Extract to read:
<<<<

#  >  > Living And Legal Affairs In Thailand >  >  > Learn Thai Language >  >  Thai For Beginners - Becker

## can123

This software does not run on my Windows 7 machines. Any suggestions for making it work on them, please ?

"Thai for Beginners"   Benjawan Poomsan Becker

----------


## WujouMao

Is it this one?

Thai for Beginners: Amazon.co.uk: Benjawan Poomsan Becker: Books

Or drop these guys an email or ring them up and ask what they work on.
http://www.paiboonpublishing.com/

----------


## can123

^

Thank you.

----------


## WujouMao

Looking again at the link i gave you on amazon, it shows this was released Sept 2004, and how long has Windows 7 been out? 

Try an a machine that supports something around 2004.

----------


## AussieWomble

If it works on previous versions of windows, try installing/running in compatibility mode. Might not work but worth a try.

----------


## harrybarracuda

^ What he said.

----------


## taxexile

excellent book, i learnt to read thai in 3 weeks using that book.

>>>>

Information provided:
<<<<

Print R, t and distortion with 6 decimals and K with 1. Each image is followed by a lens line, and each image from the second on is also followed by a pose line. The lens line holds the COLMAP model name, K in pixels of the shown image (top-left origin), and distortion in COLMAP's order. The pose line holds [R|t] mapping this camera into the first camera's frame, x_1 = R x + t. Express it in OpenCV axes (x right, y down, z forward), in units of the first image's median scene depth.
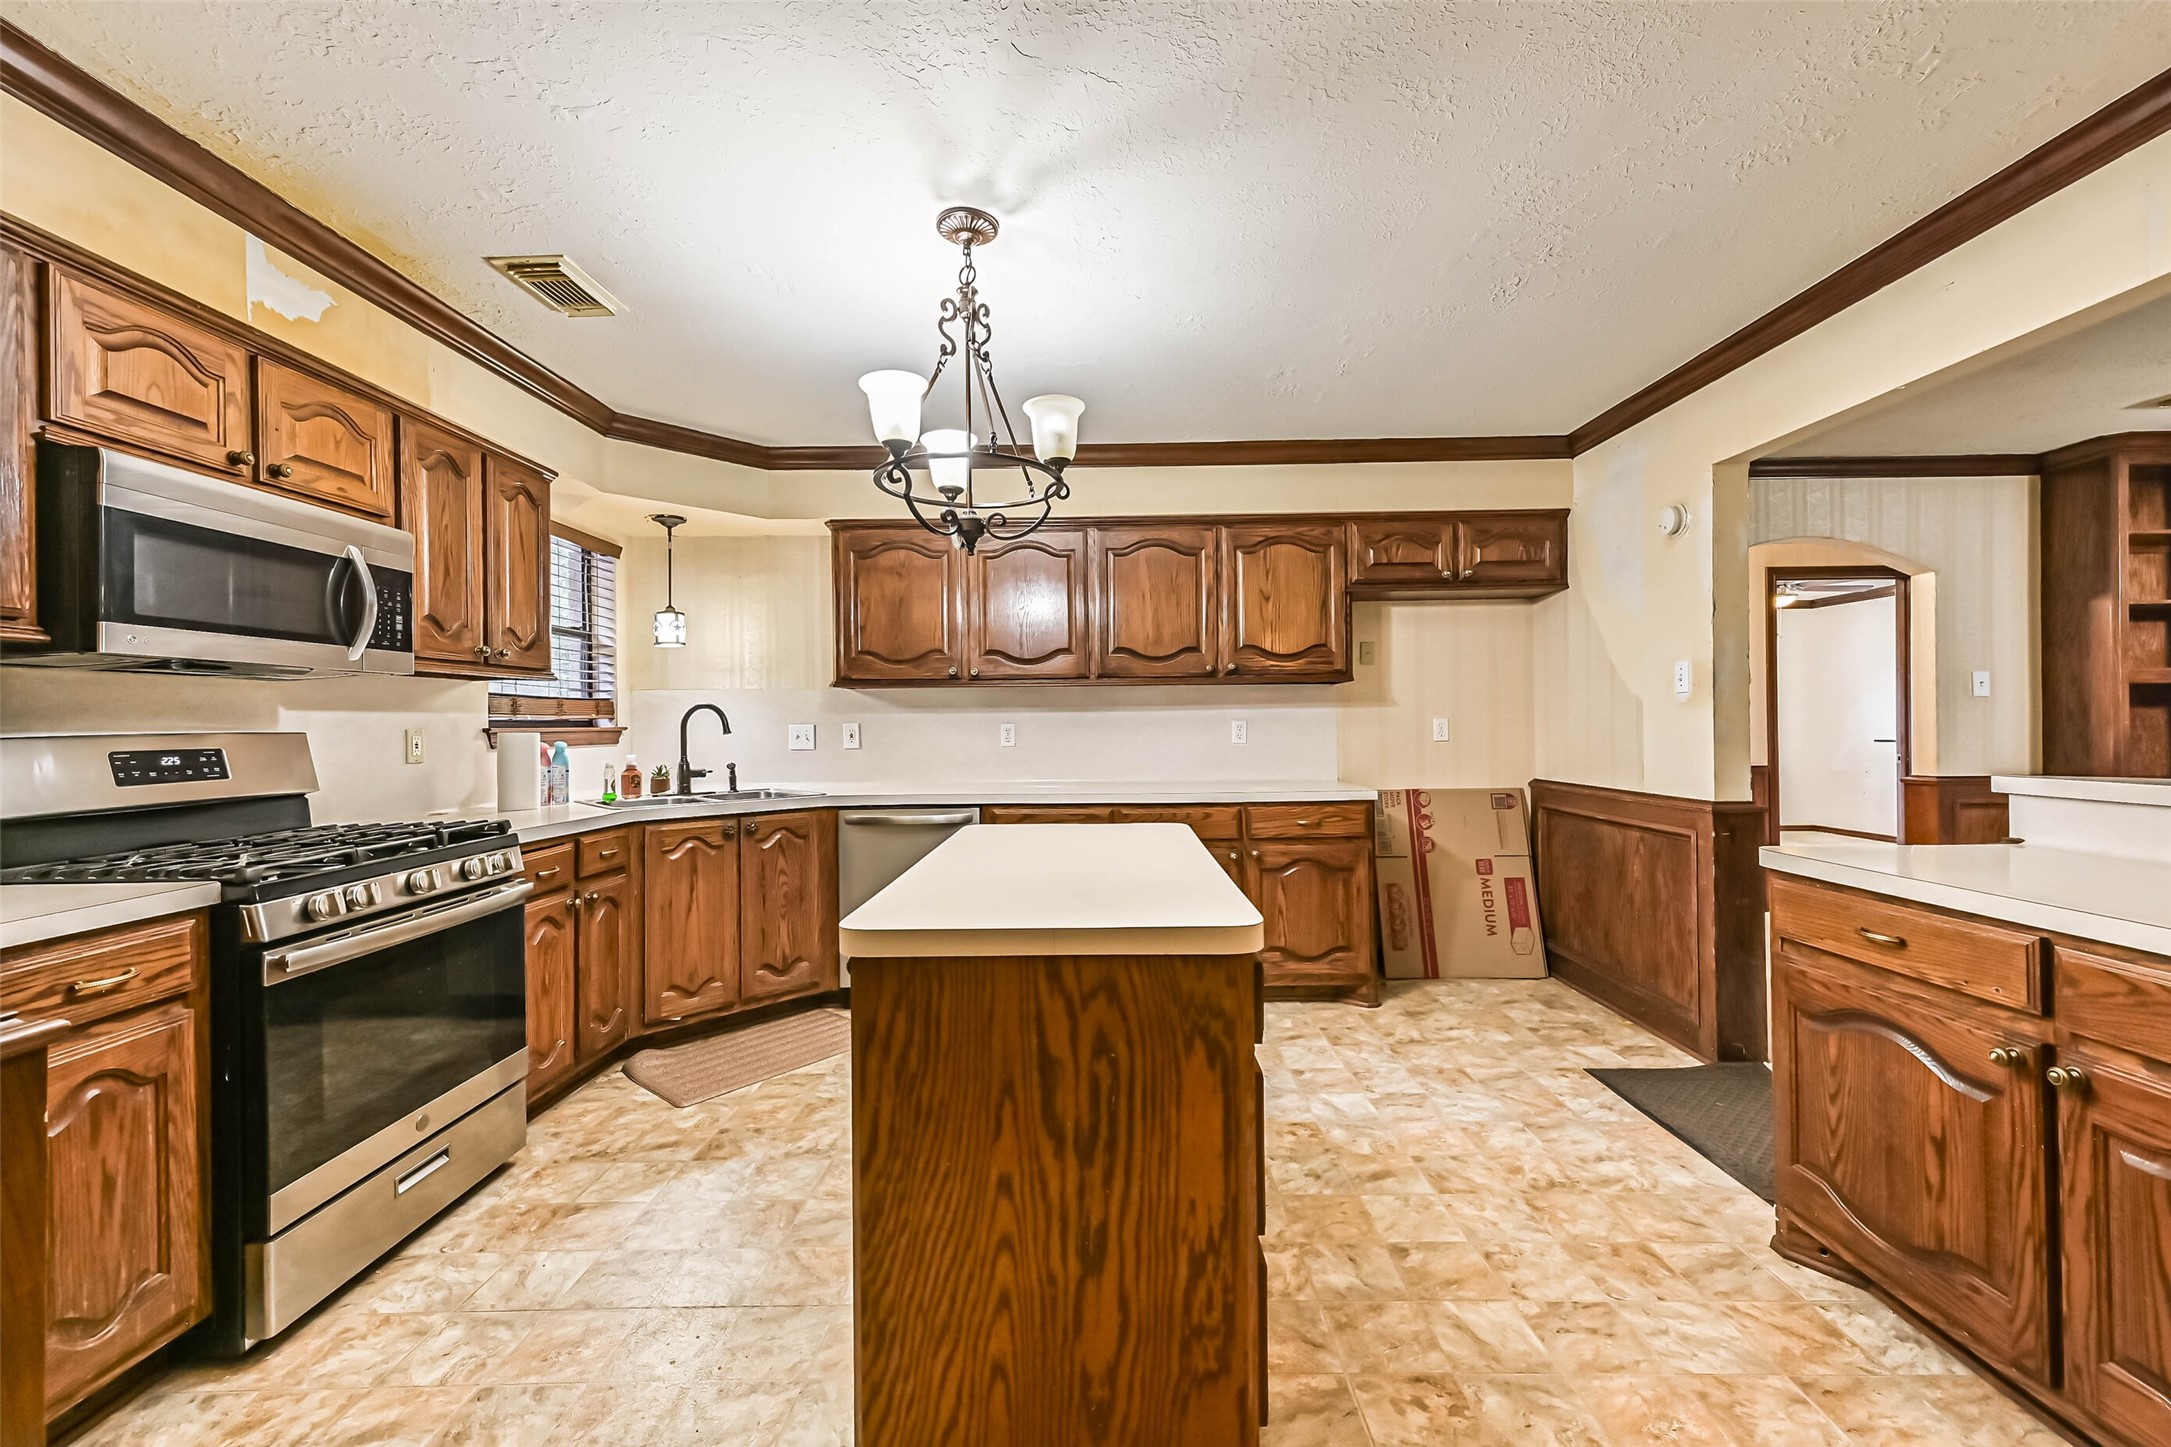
lens RADIAL K [[857.1, 0, 1101.5], [0, 857.1, 722.5], [0, 0, 1]] dist [0.018146, -0.002952]
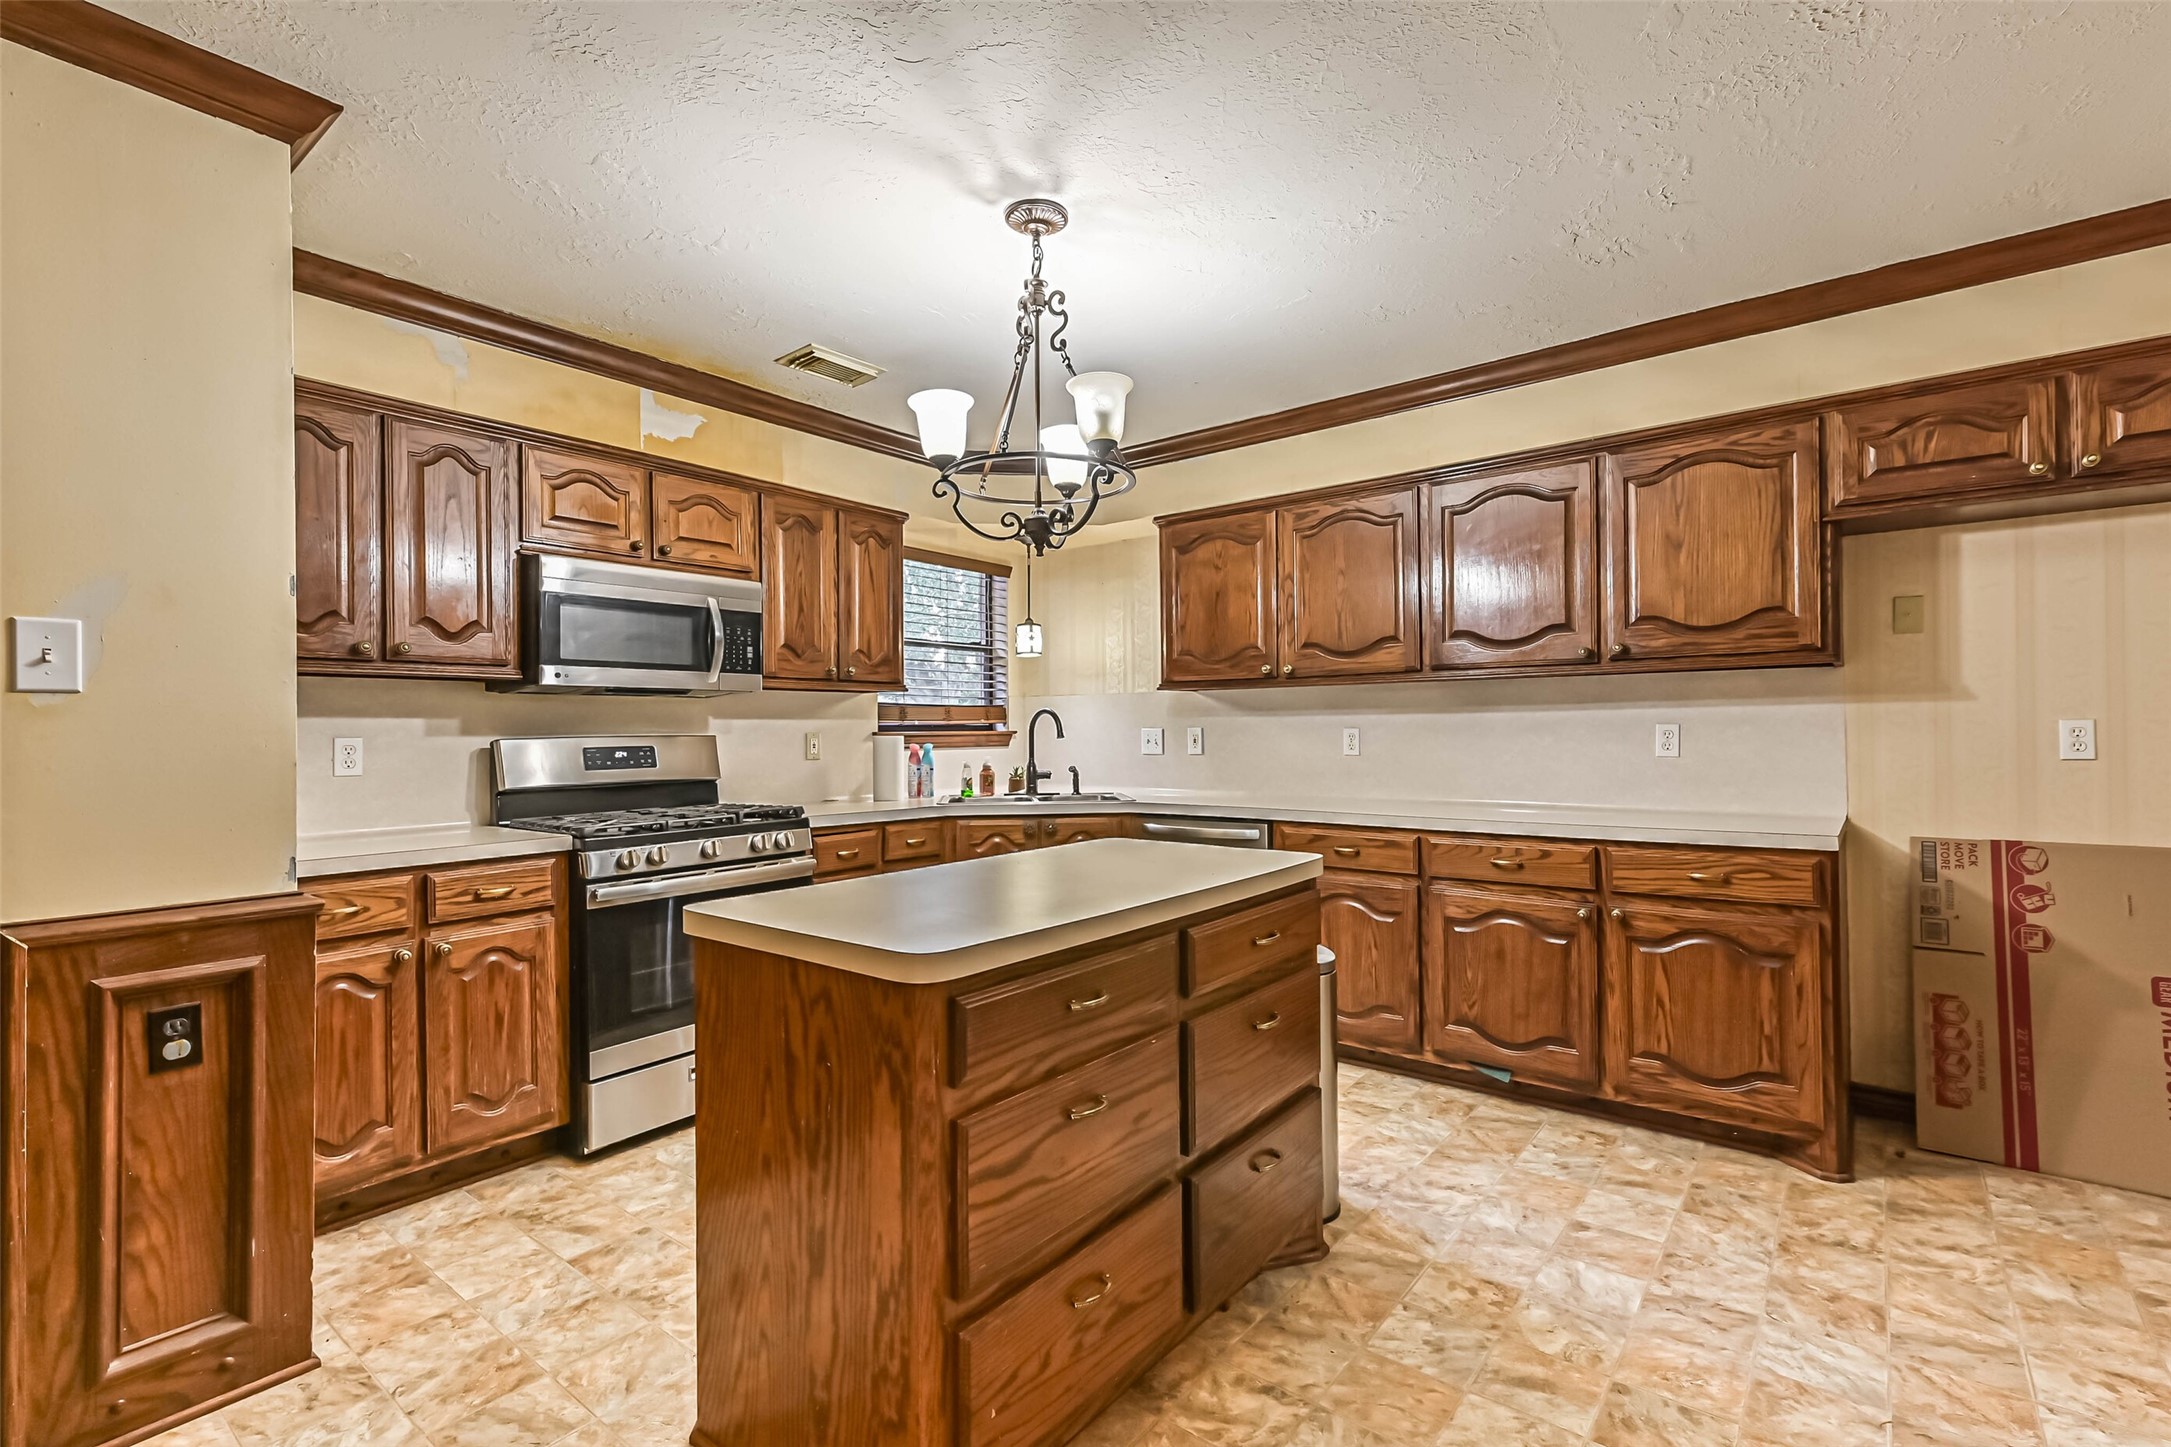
lens RADIAL K [[968.9, 0, 1081.9], [0, 968.9, 724.0], [0, 0, 1]] dist [0.019429, -0.003594]
pose [[0.790488, -0.001663, -0.612475, 0.402149], [0.001531, 0.999999, -0.000740, -0.003739], [0.612475, -0.000353, 0.790490, 0.121286]]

>>>>

Task requirements:
In the forum thread about running the Thai language software, what release date does the Amazon listing show, according to one reply?

Exercise solution:
September 2004.